Here we use reinterpret_cast<type>(value) a lot - this allows us to reinterpret objects in C++ without having to create a new object. This is convenient for this use case but can be dangerous if you are not careful.

# Storage Manager

To offload the responsibility of managing the file from the main BuzzDB class we create a separate storage manager. This will hold all the responsibilities to do with the file and flushing the in-memory versions of the pages to the disk. This manager will constantly have the file open in read/write mode. It then can seek the file to write SlottedPages to the correct location - using the max file size to find the offset within the file.

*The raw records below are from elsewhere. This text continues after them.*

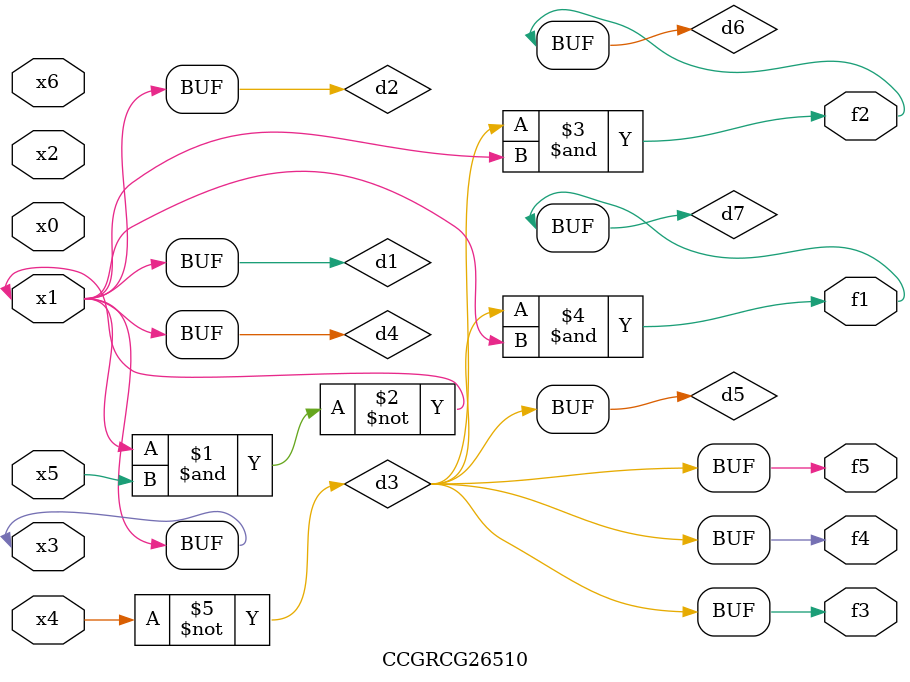
<source format=v>
module CCGRCG26510(
	input x0, x1, x2, x3, x4, x5, x6,
	output f1, f2, f3, f4, f5
);

	wire d1, d2, d3, d4, d5, d6, d7;

	buf (d1, x1, x3);
	nand (d2, x1, x5);
	not (d3, x4);
	buf (d4, d1, d2);
	buf (d5, d3);
	and (d6, d3, d4);
	and (d7, d3, d4);
	assign f1 = d7;
	assign f2 = d6;
	assign f3 = d5;
	assign f4 = d5;
	assign f5 = d5;
endmodule

</source>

const std::string database_filename = "buzzdb.dat";

class StorageManager {
public:
  std::fstream fileStream;
  size_t num_pages = 0;

  // a vector of Slotted Pages acting as a table
  std::vector<std::unique_ptr<SlottedPage>> pages;

public:
  StorageManager(){
    fileStream.open(database_filename, std::ios::in | std::ios::out);
    if (!fileStream) {
      // If file does not exist, create it
      fileStream.clear(); // Reset the state
      fileStream.open(database_filename, std::ios::binary | std::ios::out);
    }

    fileStream.seekg(0, std::ios::end);
    num_pages = fileStream.tellg() / PAGE_SIZE;

    std::cout << "Num pages: " << num_pages << "\n";

    if(num_pages == 0){
      extend();
    }
    else{
      std::cout << "Loading " << num_pages << " pages \n";

      for (size_t page_itr = 0; page_itr < num_pages; page_itr++) {
        auto page(load(page_itr));
        pages.push_back(std::move(page));
      }
    }

  }

  ~StorageManager() {
    // Not needed but good practice
    if (fileStream.is_open()) {
      fileStream.close();
    }
  }

  // Read a page from disk
  std::unique_ptr<SlottedPage> load(uint16_t page_id) {
    fileStream.seekg(page_id * PAGE_SIZE, std::ios::beg);
    auto page = std::make_unique<SlottedPage>();
    // Read the content of the file into the page
    if(fileStream.read(page->page_data.get(), PAGE_SIZE)){
      std::cout << "Page read successfully from file." << std::endl;
    }
    else{
      std::cerr << "Error: Unable to read data from the file. \n";
      exit(-1);
    }
    return page;
  }

  // Write a page to disk
  void flush(uint16_t page_id) {
    size_t page_offset = page_id * PAGE_SIZE;        

    // Move the write pointer
    fileStream.seekp(page_offset, std::ios::beg);
    fileStream.write(pages[page_id]->page_data.get(), PAGE_SIZE);
    fileStream.flush();
  }

  // Extend database file by one page
  void extend() {
    std::cout << "Extending database file \n";

    // Create a slotted page
    auto empty_slotted_page = std::make_unique<SlottedPage>();

    // Move the write pointer
    fileStream.seekp(0, std::ios::end);

    // Write the page to the file, extending it
    fileStream.write(empty_slotted_page->page_data.get(), PAGE_SIZE);
    fileStream.flush();

    // Update number of pages
    num_pages += 1;

    std::cout << "Loading page \n";

    // Load page into memory
    auto page_itr = num_pages - 1;
    auto page(load(page_itr));
    pages.push_back(std::move(page));
  }

};

We can now use the StorageManager’s API to handle file based interactions - it will also own all the SlottedPages.